Now because $$\vec a$$ and $$\nabla$$ are both vectors, $$\vec a \cdot \nabla$$ is a scalar operation given by $$\vec a \cdot \nabla = a_x \frac{\partial}{\partial x} + a_y \frac{\partial}{\partial y} + a_z \frac{\partial}{\partial z}$$

And when this scalar operation is applied to the vector $$\vec b$$, we get a vector:

\begin{align} (\vec a \cdot \nabla) \vec b &= \left( a_x \frac{\partial}{\partial x} + a_y \frac{\partial}{\partial y} + a_z \frac{\partial}{\partial z} \right) \cdot \left( \begin{array}{c} b_x \\ b_y \\ b_z \end{array} \right) \\ &= \left( \begin{array}{c} a_x \frac{\partial b_x}{\partial x} + a_y \frac{\partial b_x}{\partial y} + a_z \frac{\partial b_x}{\partial z} \\ a_x \frac{\partial b_y}{\partial x} + a_y \frac{\partial b_y}{\partial y} + a_z \frac{\partial b_y}{\partial z} \\ a_x \frac{\partial b_z}{\partial x} + a_y \frac{\partial b_z}{\partial y} + a_z \frac{\partial b_z}{\partial z} \\ \end{array} \right) \tag 2 \end{align}

Hey, look at that! $$(1) = (2)$$

• Ah, I see, thanks for the help - I guess I was mixing things up with some other notation or something I found along the way. Coincidentally, I noticed that the matrix for the tensor $\vec b$ looks quite like a Jacobian, too. That in turn led me to the Wikipedia page where, it turns out, that notation is sometimes used in that manner as well!

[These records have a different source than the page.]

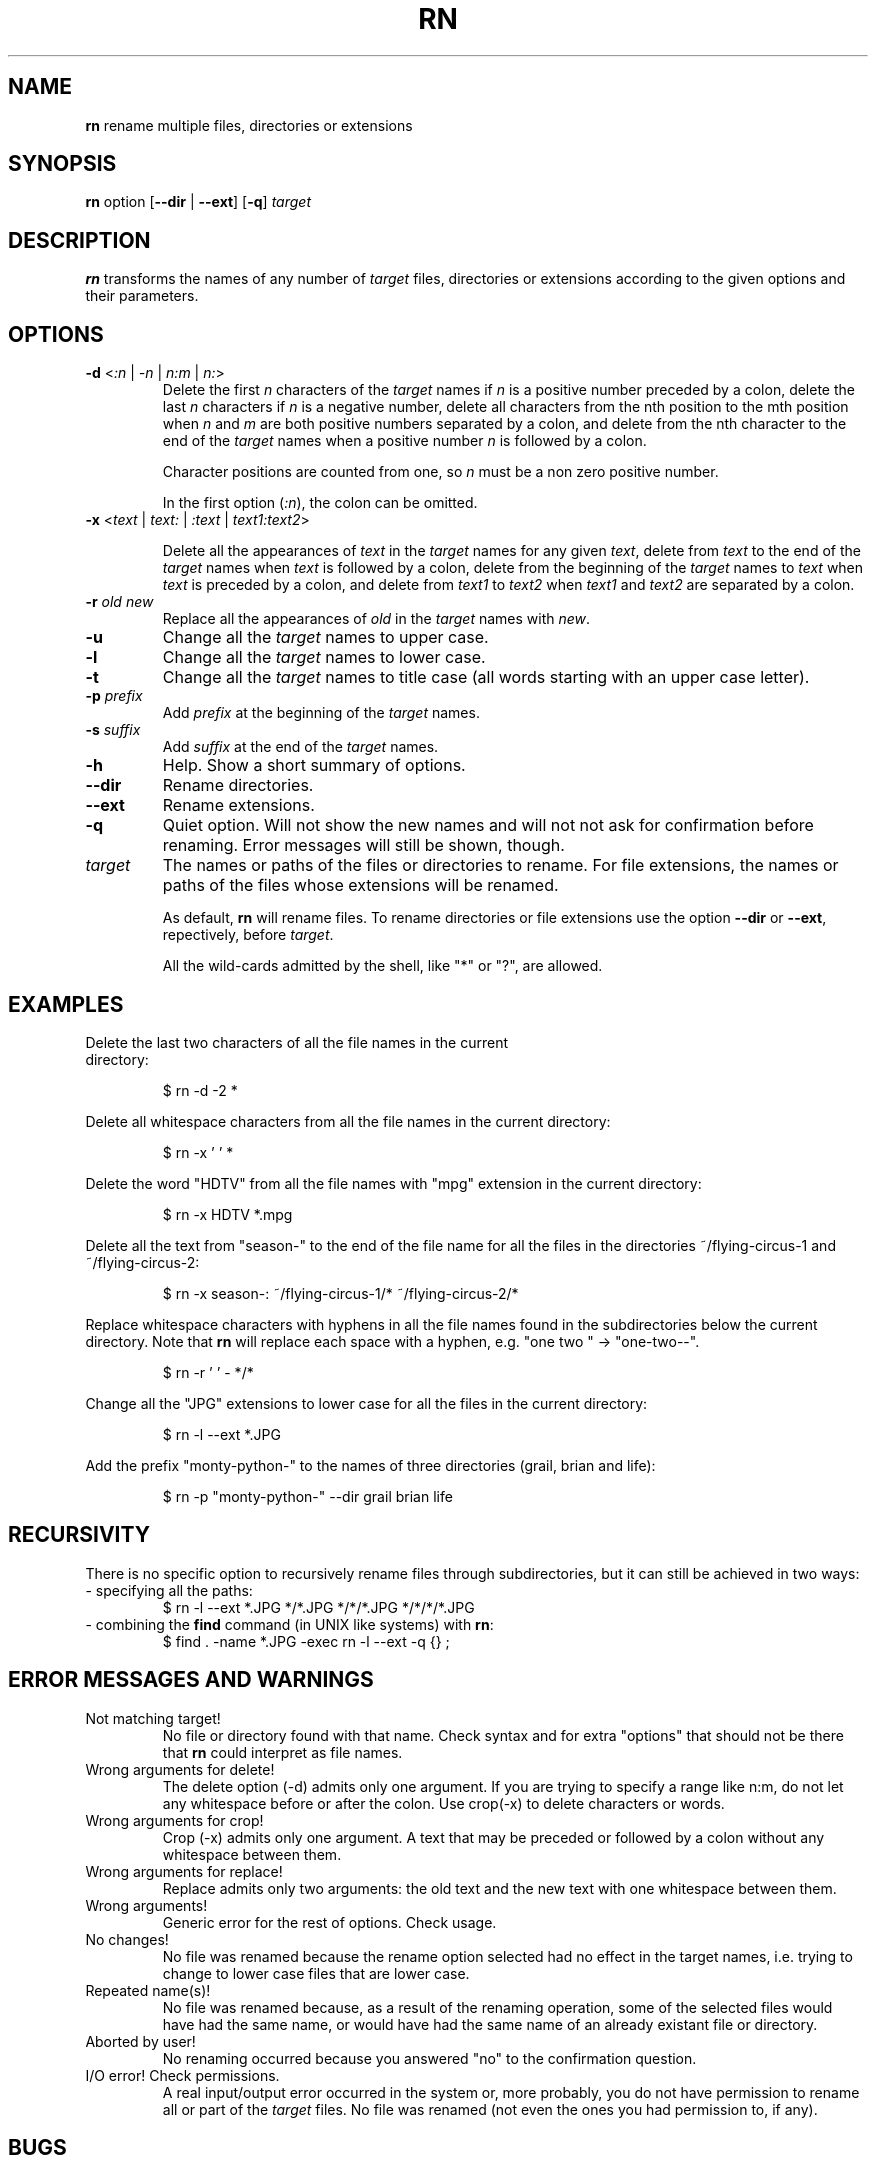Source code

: .\"Copying and distribution of this file, with or without modification,
.\"are permitted in any medium without royalty provided the copyright
.\"notice and this notice are preserved.  This file is offered as-is,
.\"without any warranty.
.TH RN 1 "2015-09-24" "v1.0" "Easy multiple renaming"
.SH NAME
.B rn
rename multiple files, directories or extensions
.SH SYNOPSIS 
.BR rn " option"
.RB [ \-\-dir " | " \-\-ext "] [" \-q ]
.I target
.SH DESCRIPTION
.B rn
transforms the names of any number of \fItarget\fR files, directories or
extensions according to the given options and their parameters.
.SH OPTIONS
.\"delete
.TP
.BR \-d " <"\fI:n " | " \fI\-n " | " \fIn:m " | " \fIn: >
Delete the first \fIn\fR characters of the \fItarget\fR names if \fIn\fR is a
positive number preceded by a colon, delete the last \fIn\fR characters if 
\fIn\fR is a negative number, delete all characters from the nth position to 
the mth position when \fIn\fR and \fIm\fR are both positive numbers separated 
by a colon, and delete from the nth character to the end of the \fItarget\fR
names when a positive number \fIn\fR is followed by a colon.
.IP 
Character positions are counted from one, so \fIn\fR must be a non zero 
positive number.
.IP
In the first option (\fI:n\fR), the colon can be omitted.
.\"crop
.TP
.BR \-x " <" \fItext\fR " | " \fItext:\fR " | " \fI:text\fR " | " \fItext1:text2\fR >
.IP
Delete all the appearances of \fItext\fR in the \fItarget\fR names for any
given \fItext\fR, delete from \fItext\fR to the end of the \fItarget\fR names
when \fItext\fR is followed by a colon, delete from the beginning of the
\fItarget\fR names to \fItext\fR when \fItext\fR is preceded by a colon, and
delete from \fItext1\fR to \fItext2\fR when \fItext1\fR and \fItext2\fR are
separated by a colon.
.\"replace
.TP
.BR \-r " " \fIold\fR " " \fInew\fR
Replace all the appearances of \fIold\fR in the \fItarget\fR names with
\fInew\fR.
.\" uppercase
.TP
.B \-u
Change all the \fItarget\fR names to upper case.
.\" lowercase
.TP
.B \-l
Change all the \fItarget\fR names to lower case.
.\" titlecase
.TP
.B \-t
Change all the \fItarget\fR names to title case (all words starting with an
upper case letter).
.\"prefix
.TP
.BR \-p " " \fIprefix\fR
Add \fIprefix\fR at the beginning of the \fItarget\fR names.
.\"suffix
.TP
.BR \-s " " \fIsuffix\fR
Add \fIsuffix\fR at the end of the \fItarget\fR names.
.\"help
.TP
.B \-h
Help. Show a short summary of options.
.\"dir
.TP
.BR \-\-dir
Rename directories.
.\"ext
.TP
.BR \-\-ext
Rename extensions.
.\"quiet
.TP
.B \-q
Quiet option. Will not show the new names and will not not ask for
confirmation before renaming. Error messages will still be shown, though.
.\"target
.TP
.I target
The names or paths of the files or directories to rename. For file extensions, 
the names or paths of the files whose extensions will be renamed.
.IP
As default, \fBrn\fR will rename files. To rename directories or file
extensions use the option \fB--dir\fR or \fB--ext\fR, repectively, before
\fItarget\fR.
.IP
All the wild-cards admitted by the shell, like "*" or "?", are allowed.
.SH EXAMPLES
.TP
Delete the last two characters of all the file names in the current directory:
.IP
$ rn \-d \-2 *
.P
Delete all whitespace characters from all the file names in the current
directory:
.IP
$ rn \-x ' ' *
.P
Delete the word "HDTV" from all the file names with "mpg" extension in the 
current directory:
.IP
$ rn \-x HDTV *.mpg
.P
Delete all the text from "season-" to the end of the file name for all the
files in the directories ~/flying-circus-1 and ~/flying-circus-2:
.IP
$ rn \-x season-: ~/flying-circus-1/* ~/flying-circus-2/*
.P
Replace whitespace characters with hyphens in all the file names found in the
subdirectories below the current directory. Note that \fBrn\fR will replace 
each space with a hyphen, e.g. "one two  " -> "one\-two\-\-".
.IP
$ rn \-r ' ' \- */*
.P
Change all the "JPG" extensions to lower case for all the files in the current
directory:
.IP
$ rn \-l \-\-ext *.JPG
.P
Add the prefix "monty-python-" to the names of three directories (grail, brian
and life):
.IP
$ rn \-p "monty-python-" --dir grail brian life
.SH RECURSIVITY
There is no specific option to recursively rename files through 
subdirectories, but it can still be achieved in two ways:
.TP
- specifying all the paths:
$ rn -l --ext *.JPG */*.JPG */*/*.JPG */*/*/*.JPG
.TP
- combining the \fBfind\fR command (in UNIX like systems) with \fBrn\fR:
$ find . -name *.JPG -exec rn -l --ext -q {} \;
.SH ERROR MESSAGES AND WARNINGS
.TP 
Not matching target!
No file or directory found with that name. Check syntax and for extra
"options" that should not be there that \fBrn\fR could interpret as file 
names.
.TP
Wrong arguments for delete!
The delete option (-d) admits only one argument. If you are trying to specify 
a range like n:m, do not let any whitespace before or after the colon. Use 
crop(-x) to delete characters or words.
.TP
Wrong arguments for crop!
Crop (-x) admits only one argument. A text that may be preceded or followed by
a colon without any whitespace between them.
.TP
Wrong arguments for replace!
Replace admits only two arguments: the old text and the new text with one
whitespace between them.
.TP
Wrong arguments!
Generic error for the rest of options. Check usage.
.TP
No changes!
No file was renamed because the rename option selected had no effect in the
target names, i.e. trying to change to lower case files that are lower case.
.TP
Repeated name(s)!
No file was renamed because, as a result of the renaming operation, some of
the selected files would have had the same name, or would have had the same
name of an already existant file or directory.
.TP
Aborted by user!
No renaming occurred because you answered "no" to the confirmation question.
.TP
I/O error! Check permissions.
A real input/output error occurred in the system or, more probably, you do not
have permission to rename all or part of the \fItarget\fR files.
No file was renamed (not even the ones you had permission to, if any).
.SH BUGS
Unaware of them in version 1.0.
.P
If you find an error, either in the program, or in this manual, please e-mail
the details to the author. Hopefully it will be solved in the next version of
\fBrn\fR.
.SH AUTHOR
Jose M. Casarejos <rn-program at mundo-r dot com>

So thanks further for helping to connect even those two dots for me! Sep 1, 2020 at 21:24
• Yes! The del operator applied to a vector field is the Jacobian (or its transpose, can never remember which) of the vector field, because it gives the gradient of the vector field in all directions.